Tax revenues are a valuable resource for development in Africa, and both Botswana and Zimbabwe have experienced some benefits from foreign tax inspection programmes in the last 18 months. Angola, however, is severely under-performing in tax collection. What can be done to ensure all SADC member countries, not just some, capture adequate tax revenues for development?

There is a need for Member States overhaul their tax administrations and revenue collection processes. There is also a need to foster financial inclusion. Those Member States with large mining sectors should review their mining regulations to ensure that the mining sector contributes its due share to fiscal revenue. There is also a need to foster financial inclusion and tackle the underground economy (informal sector) which hinders progress in a number of areas, including revenue collection and bank lending/credit allocation; and represents an opportunity cost for the governments in revenue mobilisation.

South Africa is the dominant destination for all inbound and outbound trade with the SADC’s remaining member countries. What is being done to alleviate these countries’ collective dependency on trade with South Africa, and how can trading be distributed more evenly among member states?
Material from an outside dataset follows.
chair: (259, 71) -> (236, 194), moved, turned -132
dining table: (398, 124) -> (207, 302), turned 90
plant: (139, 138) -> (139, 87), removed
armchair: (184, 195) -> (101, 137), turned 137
The only answer to the above scenario is through transformation of SADC Member States economies, through industrialisation of the region. That is why SADC has adopted an Industrialisation Strategy and Roadmap 2015-2063 aimed at developing and transforming the industrial sector of the region including development of regional and global value chains, and clusters.

You are the first woman to enter the position of executive secretary for SADC secretariat. You now plan to mainstream gender in all SADC programmes. How do you propose to do this, especially where sourcing human capital is such a fundamental challenge for southern African businesses?
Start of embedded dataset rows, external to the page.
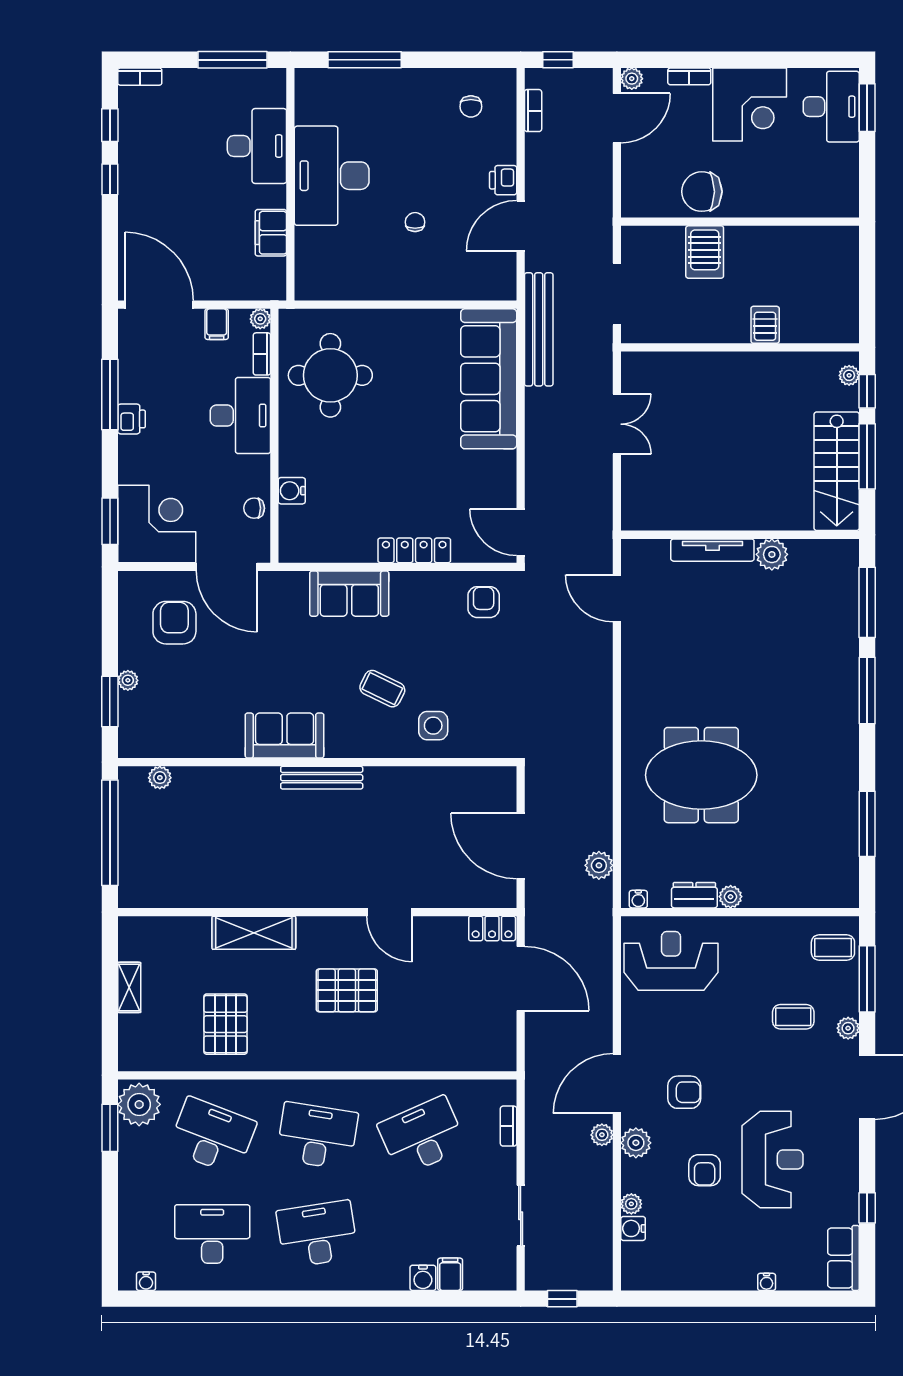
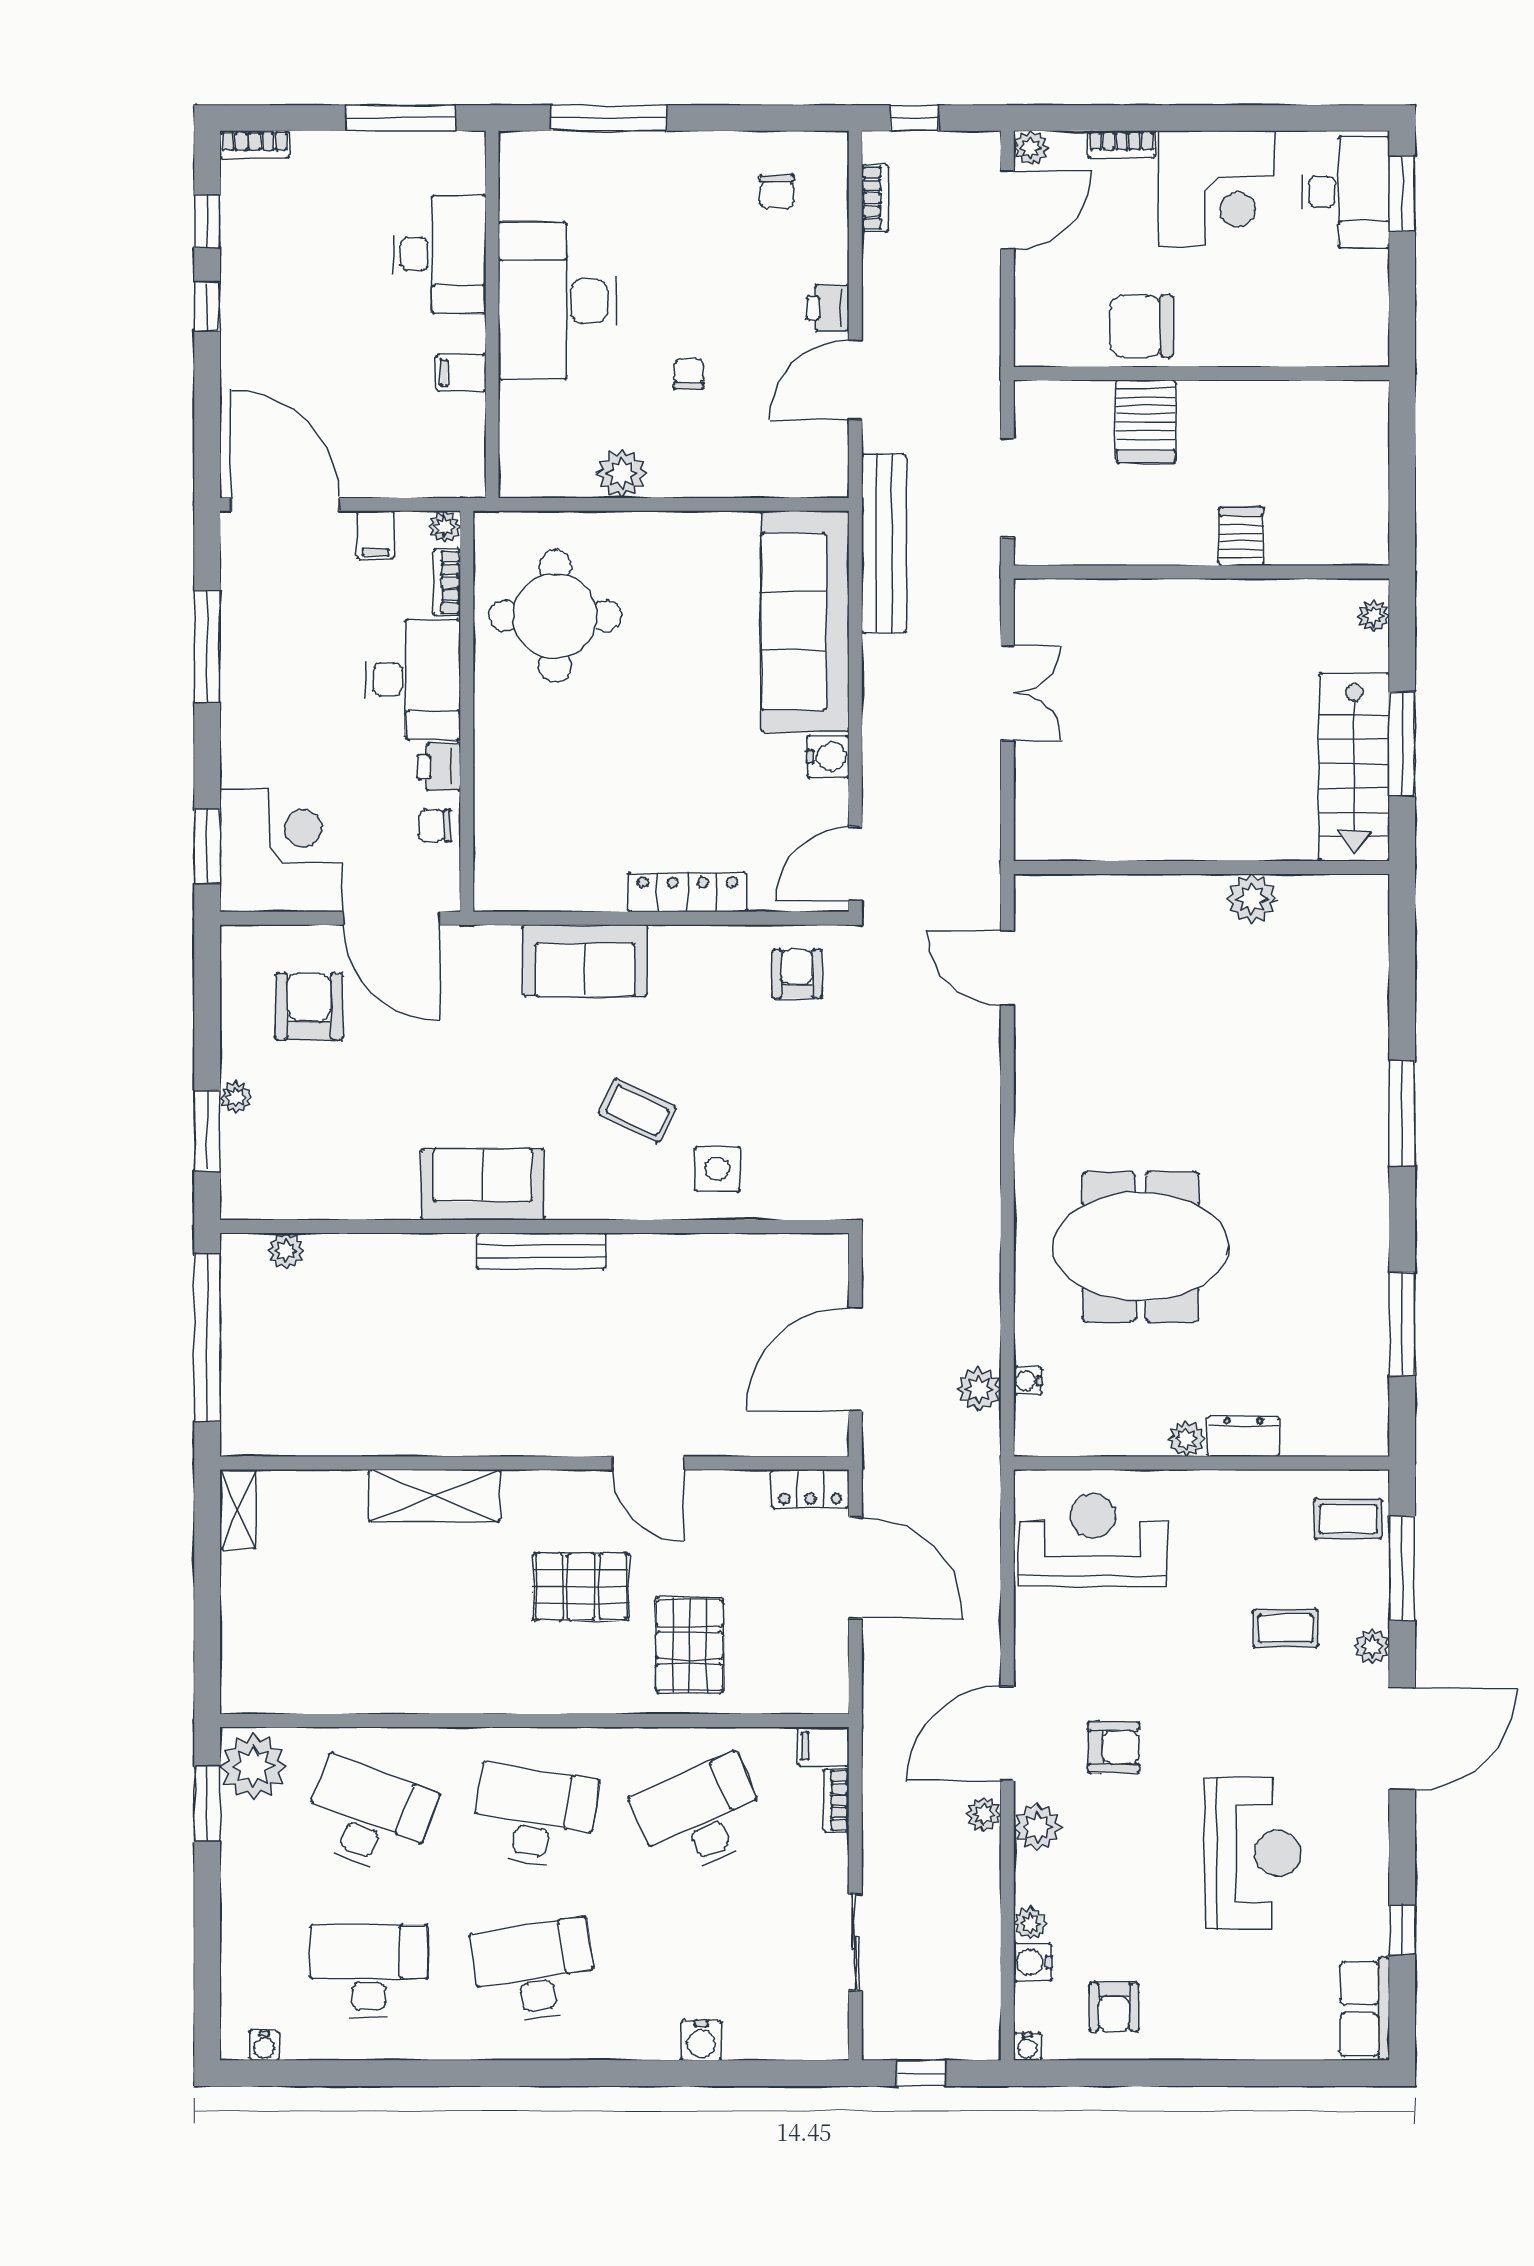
filing cabinet: (271, 233) -> (461, 372), width x0.50
plant: (373, 285) -> (622, 473), added
window: (867, 391) -> (1402, 641), removed
printer: (132, 419) -> (439, 767), moved, turned 180
water cooler: (292, 491) -> (828, 757), moved, turned 180
door: (521, 532) -> (855, 864), hinge flipped
tv unit: (712, 550) -> (1158, 892), removed
window: (867, 602) -> (1402, 974), removed
door: (521, 846) -> (855, 1359), hinge flipped
dresser: (694, 895) -> (1244, 1436), moved
water cooler: (638, 899) -> (1028, 1381), moved, turned 90
shelving: (129, 987) -> (238, 1509), moved
pallet: (226, 1024) -> (689, 1645), moved
armchair: (705, 1170) -> (1114, 2007), moved
filing cabinet: (450, 1274) -> (823, 1746), moved, turned -90
water cooler: (767, 1282) -> (1028, 2047), moved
SADC has always been committed to placing gender equality firmly on the SADC Programme of Action and Community Building. Since I joined SADC, the institution has leveraged existing regional instruments, including, among others, the SADC Protocol on Gender and Development, the SADC Gender Policy, and the SADC Declaration on Gender and Development, and international agreements such as the Convention on the Elimination of all Forms of Discrimination Against Women (CEDAW), Beijing Declaration and its Platform of Action, the Protocol to the African Charter on Human and Peoples’ Rights on the Rights of Women in Africa, and the Millennium Development Goals (MDGs) to promote gender mainstreaming and women’s empowerment in the region. The region has undertaken a review and alignment of the SADC Protocol on Gender and Development with the post-2015 Sustainable Development Goals and targets, African Union Agenda 2063 and the Beijing Declaration and Platform for Action. The adoption and subsequent signing of the Revised Protocol will ascertain that all Member States commit towards enhanced gender mainstreaming. We are also vigorously using the gender barometer to measure progress in achieving gender equality in our Member States through the SADC Gender and Development Index. Findings from the Barometer help Member States to assess the extent of gender balance and in decision making where to target additional efforts.
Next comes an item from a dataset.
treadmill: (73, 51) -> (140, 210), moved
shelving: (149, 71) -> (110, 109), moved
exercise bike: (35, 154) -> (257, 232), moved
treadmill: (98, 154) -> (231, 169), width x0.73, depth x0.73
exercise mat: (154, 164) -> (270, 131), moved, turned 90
SADC is also in the process of developing the Regional Multidimensional Women’s Economic Empowerment Programme. It is hoped that the programme will facilitate the implementation of regional and international instruments in promoting gender mainstreaming and the empowerment of women. The 2016 Barometer features the first ever Southern Africa Gender Attitude Survey and indicates that, much as we have policies, laws and budgets on gender, long-term and lasting change depends on changes in attitudes that continue to systematically undermine the gains we are making.